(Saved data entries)
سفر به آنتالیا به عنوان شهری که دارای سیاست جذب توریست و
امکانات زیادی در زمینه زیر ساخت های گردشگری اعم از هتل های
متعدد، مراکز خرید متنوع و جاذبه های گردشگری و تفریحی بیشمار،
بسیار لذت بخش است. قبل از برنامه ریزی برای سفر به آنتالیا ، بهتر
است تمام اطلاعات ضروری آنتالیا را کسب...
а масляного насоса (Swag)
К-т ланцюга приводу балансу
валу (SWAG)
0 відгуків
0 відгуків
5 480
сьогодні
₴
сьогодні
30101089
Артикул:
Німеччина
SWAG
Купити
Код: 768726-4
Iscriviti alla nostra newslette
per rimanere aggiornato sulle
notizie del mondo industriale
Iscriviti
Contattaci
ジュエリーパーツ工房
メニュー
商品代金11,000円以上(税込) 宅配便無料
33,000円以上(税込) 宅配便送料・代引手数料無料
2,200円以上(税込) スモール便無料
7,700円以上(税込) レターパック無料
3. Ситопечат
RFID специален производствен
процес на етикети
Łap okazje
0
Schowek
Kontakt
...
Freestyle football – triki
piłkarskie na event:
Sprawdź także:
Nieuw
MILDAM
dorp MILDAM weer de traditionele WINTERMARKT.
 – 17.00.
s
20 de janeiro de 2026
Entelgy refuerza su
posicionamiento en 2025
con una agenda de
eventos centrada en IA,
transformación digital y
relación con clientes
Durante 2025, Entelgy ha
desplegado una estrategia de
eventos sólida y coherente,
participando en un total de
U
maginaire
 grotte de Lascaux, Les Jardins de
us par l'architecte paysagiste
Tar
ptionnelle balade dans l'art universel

**REQUIRED WORK:**
Each record must be output exactly, with none omitted.

**WRITTEN REPLY:**
سفر به آنتالیا به عنوان شهری که دارای سیاست جذب توریست و
امکانات زیادی در زمینه زیر ساخت های گردشگری اعم از هتل های
متعدد، مراکز خرید متنوع و جاذبه های گردشگری و تفریحی بیشمار،
بسیار لذت بخش است. قبل از برنامه ریزی برای سفر به آنتالیا ، بهتر
است تمام اطلاعات ضروری آنتالیا را کسب...
а масляного насоса (Swag)
К-т ланцюга приводу балансу
валу (SWAG)
0 відгуків
0 відгуків
5 480
сьогодні
₴
сьогодні
30101089
Артикул:
Німеччина
SWAG
Купити
Код: 768726-4
Iscriviti alla nostra newslette
per rimanere aggiornato sulle
notizie del mondo industriale
Iscriviti
Contattaci
ジュエリーパーツ工房
メニュー
商品代金11,000円以上(税込) 宅配便無料
33,000円以上(税込) 宅配便送料・代引手数料無料
2,200円以上(税込) スモール便無料
7,700円以上(税込) レターパック無料
3. Ситопечат
RFID специален производствен
процес на етикети
Łap okazje
0
Schowek
Kontakt
...
Freestyle football – triki
piłkarskie na event:
Sprawdź także:
Nieuw
MILDAM
dorp MILDAM weer de traditionele WINTERMARKT.
 – 17.00.
s
20 de janeiro de 2026
Entelgy refuerza su
posicionamiento en 2025
con una agenda de
eventos centrada en IA,
transformación digital y
relación con clientes
Durante 2025, Entelgy ha
desplegado una estrategia de
eventos sólida y coherente,
participando en un total de
U
maginaire
 grotte de Lascaux, Les Jardins de
us par l'architecte paysagiste
Tar
ptionnelle balade dans l'art universel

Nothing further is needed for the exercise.